On an obviously smaller scale, MacGregor has tried to run County as McCann ran Celtic, by mobilising the club's natural support base. The pair met a decade ago when McCann's wife, Elspeth, was working as MacGregor's lawyer and their unlikely friendship blossomed. "I was interested in doing a deal with my firm and she was handling it," said MacGregor. "At the same time she was doing the deal to buy Celtic for him. I met him socially and we just clicked.

"He was a competitive wee devil. We were on a golfing holiday in Tenerife once and I challenged him over a round. At the second hole he had a hole-in-one. Until you got near to him you wouldn't have understood him, or realised how competitive his nature was."

"I found that below the tough exterior was a very sensitive guy who really cared," MacGregor recalled. "His public relations were not the best and he was very, very suspicious of the west of Scotland press, but if you got in below that he was quite sensitive and in a peculiar way he was quite close to the fans, although I'm not sure a lot of the them saw that. On the other hand, 10 years on, I think a lot are beginning to acknowledge what he did and what he left for them.

"He gave me a lot of good advice for Ross County. Because he was in the entertainment business, where the customer was king, he had a great vision for what he wanted out of his club. I remember being there on the day he took over and there were only 6,500 season ticket holders. Today there are, what, 45,000? That didn't happen by chance. They were always there but Fergus was able to go and mobilise them.

"I've tried to model Ross County on the relationship Celtic got with their supporters. What Fergus did at Celtic impressed me. You could go in the front door at Celtic Park and have a family meal in the restaurant and the players, or the chairman, could be sitting next to you. It touched me, that that level of access existed at a club of that size. That was the model we followed in Dingwall."

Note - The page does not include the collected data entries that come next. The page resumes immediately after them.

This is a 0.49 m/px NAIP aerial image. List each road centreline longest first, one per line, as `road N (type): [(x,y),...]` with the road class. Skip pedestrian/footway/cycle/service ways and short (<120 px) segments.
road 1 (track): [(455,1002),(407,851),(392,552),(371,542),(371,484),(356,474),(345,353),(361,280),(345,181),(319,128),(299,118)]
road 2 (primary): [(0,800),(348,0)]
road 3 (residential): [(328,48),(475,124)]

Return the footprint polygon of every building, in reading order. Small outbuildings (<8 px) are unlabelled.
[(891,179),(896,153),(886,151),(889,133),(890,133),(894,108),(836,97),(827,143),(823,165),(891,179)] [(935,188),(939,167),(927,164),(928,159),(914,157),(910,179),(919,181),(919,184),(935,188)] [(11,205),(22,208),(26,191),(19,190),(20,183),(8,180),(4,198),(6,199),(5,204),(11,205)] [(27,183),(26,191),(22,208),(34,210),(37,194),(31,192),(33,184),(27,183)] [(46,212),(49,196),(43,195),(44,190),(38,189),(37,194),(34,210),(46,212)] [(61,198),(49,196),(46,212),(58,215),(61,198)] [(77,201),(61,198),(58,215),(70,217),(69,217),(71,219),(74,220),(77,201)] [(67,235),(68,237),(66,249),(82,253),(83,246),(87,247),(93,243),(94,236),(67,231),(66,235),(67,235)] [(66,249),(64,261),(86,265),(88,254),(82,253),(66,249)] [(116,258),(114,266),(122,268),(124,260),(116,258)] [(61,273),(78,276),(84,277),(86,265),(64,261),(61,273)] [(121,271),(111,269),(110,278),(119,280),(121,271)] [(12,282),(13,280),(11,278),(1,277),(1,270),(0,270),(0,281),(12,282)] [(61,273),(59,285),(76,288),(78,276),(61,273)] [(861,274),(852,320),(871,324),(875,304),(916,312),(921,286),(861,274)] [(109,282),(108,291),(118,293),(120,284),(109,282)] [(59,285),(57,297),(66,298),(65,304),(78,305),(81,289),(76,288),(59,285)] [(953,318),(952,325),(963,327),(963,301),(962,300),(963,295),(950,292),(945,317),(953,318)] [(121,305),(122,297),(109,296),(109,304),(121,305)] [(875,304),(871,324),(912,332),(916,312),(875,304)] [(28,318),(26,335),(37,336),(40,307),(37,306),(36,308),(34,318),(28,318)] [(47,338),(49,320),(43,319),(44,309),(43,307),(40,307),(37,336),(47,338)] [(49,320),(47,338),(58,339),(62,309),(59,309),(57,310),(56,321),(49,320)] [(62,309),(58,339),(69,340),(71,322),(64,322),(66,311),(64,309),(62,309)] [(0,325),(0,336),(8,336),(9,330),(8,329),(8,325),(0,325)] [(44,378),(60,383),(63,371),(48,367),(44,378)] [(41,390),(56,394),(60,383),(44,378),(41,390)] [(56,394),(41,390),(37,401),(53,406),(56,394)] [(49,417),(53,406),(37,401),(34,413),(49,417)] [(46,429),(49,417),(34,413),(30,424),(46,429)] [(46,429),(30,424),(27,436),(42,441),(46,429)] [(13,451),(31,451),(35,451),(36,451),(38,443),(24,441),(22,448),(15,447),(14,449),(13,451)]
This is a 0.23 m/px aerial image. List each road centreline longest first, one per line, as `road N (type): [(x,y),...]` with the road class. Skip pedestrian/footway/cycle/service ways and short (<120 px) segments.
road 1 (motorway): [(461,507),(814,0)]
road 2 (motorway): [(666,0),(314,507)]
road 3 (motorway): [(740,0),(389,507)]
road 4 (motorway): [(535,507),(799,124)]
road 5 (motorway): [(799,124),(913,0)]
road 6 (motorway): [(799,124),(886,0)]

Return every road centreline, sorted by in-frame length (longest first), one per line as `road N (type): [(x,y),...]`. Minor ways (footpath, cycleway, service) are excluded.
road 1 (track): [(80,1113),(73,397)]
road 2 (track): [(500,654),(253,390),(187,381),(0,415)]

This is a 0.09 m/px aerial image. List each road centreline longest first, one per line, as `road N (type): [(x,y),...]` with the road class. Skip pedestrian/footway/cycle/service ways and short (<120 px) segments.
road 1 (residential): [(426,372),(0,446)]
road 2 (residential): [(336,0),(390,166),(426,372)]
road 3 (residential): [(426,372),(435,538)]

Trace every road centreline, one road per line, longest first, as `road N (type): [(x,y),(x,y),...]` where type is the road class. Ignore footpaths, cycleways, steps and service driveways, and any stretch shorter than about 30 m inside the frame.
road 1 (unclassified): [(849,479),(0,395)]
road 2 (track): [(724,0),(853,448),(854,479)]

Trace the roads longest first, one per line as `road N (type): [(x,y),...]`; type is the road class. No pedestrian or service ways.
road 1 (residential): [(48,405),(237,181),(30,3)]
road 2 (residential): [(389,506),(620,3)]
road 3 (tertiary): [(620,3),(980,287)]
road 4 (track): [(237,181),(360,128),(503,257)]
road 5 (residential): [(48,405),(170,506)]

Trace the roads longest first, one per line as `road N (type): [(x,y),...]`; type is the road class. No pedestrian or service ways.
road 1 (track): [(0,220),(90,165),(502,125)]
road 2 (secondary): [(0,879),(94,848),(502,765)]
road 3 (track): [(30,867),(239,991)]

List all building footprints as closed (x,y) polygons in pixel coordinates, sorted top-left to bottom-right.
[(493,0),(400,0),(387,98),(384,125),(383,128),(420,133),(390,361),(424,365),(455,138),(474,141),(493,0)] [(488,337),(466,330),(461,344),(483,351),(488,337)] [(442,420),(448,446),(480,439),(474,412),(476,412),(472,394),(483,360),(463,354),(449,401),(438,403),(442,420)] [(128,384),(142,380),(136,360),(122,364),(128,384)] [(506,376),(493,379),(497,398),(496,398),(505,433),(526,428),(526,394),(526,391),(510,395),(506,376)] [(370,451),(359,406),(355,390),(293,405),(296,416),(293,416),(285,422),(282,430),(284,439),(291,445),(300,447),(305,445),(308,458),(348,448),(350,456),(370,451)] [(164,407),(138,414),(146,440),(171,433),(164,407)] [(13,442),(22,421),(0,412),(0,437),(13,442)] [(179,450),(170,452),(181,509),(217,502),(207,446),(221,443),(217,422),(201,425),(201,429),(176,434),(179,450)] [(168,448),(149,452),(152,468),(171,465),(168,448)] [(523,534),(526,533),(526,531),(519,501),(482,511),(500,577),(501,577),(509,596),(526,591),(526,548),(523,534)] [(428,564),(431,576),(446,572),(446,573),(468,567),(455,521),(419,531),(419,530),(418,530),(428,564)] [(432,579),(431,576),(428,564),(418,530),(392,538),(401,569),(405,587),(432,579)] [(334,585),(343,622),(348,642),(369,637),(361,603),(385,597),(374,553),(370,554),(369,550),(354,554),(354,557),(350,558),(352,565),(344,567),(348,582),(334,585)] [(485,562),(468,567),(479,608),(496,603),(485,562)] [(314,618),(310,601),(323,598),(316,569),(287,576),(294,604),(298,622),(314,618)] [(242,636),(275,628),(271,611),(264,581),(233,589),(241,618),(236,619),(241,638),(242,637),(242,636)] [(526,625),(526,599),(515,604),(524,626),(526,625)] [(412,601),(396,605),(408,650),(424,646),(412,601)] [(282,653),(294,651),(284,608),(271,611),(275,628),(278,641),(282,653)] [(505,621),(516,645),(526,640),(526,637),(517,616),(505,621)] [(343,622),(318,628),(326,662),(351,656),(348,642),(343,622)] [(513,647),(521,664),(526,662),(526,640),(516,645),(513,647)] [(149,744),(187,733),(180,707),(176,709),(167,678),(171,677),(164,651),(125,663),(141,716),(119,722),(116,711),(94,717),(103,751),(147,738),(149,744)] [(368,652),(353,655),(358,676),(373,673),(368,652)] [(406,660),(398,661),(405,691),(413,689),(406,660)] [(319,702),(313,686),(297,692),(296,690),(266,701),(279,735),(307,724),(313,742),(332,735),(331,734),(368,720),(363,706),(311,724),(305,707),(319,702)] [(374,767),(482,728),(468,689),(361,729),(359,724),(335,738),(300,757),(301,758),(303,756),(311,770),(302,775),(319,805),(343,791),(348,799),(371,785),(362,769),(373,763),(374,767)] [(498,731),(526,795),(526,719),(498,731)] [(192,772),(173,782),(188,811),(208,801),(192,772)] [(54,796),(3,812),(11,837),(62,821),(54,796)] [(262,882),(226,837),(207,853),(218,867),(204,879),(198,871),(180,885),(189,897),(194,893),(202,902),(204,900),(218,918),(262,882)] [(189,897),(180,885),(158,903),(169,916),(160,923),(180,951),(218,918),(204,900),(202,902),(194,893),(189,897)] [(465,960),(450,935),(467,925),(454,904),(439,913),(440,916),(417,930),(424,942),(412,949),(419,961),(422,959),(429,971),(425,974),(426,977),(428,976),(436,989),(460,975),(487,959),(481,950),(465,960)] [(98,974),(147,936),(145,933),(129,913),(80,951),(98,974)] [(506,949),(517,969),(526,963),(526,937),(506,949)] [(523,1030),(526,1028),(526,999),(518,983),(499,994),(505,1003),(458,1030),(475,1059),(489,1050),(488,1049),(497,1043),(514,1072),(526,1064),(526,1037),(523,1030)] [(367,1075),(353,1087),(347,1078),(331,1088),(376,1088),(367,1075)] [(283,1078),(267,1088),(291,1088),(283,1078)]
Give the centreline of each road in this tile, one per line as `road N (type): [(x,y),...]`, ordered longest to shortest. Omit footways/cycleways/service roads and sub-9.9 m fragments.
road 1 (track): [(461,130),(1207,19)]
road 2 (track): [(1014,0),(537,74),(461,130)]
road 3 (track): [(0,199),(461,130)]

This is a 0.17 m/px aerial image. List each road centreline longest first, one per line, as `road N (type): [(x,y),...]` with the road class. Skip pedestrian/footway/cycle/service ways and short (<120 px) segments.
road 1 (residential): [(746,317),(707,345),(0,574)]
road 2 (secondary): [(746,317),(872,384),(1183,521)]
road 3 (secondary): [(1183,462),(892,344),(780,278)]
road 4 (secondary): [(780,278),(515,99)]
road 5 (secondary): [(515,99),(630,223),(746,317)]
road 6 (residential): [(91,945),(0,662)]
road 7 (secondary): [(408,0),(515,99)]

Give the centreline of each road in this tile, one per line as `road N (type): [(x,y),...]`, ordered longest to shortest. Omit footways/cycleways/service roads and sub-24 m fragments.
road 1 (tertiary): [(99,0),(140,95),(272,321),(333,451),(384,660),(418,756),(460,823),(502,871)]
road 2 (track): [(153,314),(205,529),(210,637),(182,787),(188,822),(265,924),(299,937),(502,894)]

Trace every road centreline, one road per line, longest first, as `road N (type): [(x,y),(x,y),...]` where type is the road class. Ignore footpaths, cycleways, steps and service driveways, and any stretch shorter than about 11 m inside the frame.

MacGregor, a self-made millionaire, has a voracious appetite for improving a club which has climbed the divisions under him since entering the Scottish League at the bottom rung in 1994. The club recently inaugurated its (pounds) 5 million Highland Football Academy - only the second indoor training complex in the country, after Murray Park - and invited Walter Smith to launch a (pounds) 1.3m community education programme.

With 5,000 people Dingwall has the smallest population of any British town with a senior league club and yet Ross County's average gate is 300 more than any other club outwith the SPL. Around 15,000 Highland school-children pass through their coaching system each year and supporters descend from all over the north - and from neighbouring Inverness, the enemy territory of Caledonian Thistle - to watch Alex Smith's side. Rangers secretary Campbell Ogilvie recently spent a couple of days at the club and chairman John McClelland returned the favour by subsequently hosting a Ross County contingent at Ibrox and Murray Park. "We are always open to ideas," said MacGregor. "We go looking for best practice at most clubs."

Celtic travelled to Dingwall for a friendly in 1997 which was arranged through MacGregor and McCann's friendship, but the County chairman is relishing the first competitive match between the clubs. "We had a wee party at the house last night, all the management team were there, we were singing The Fields Of Athenry! We were laughing that we may not go down there and beat them, but our 5,000-6,000 supporters will give them a run for their money in singing The Fields of Athenry.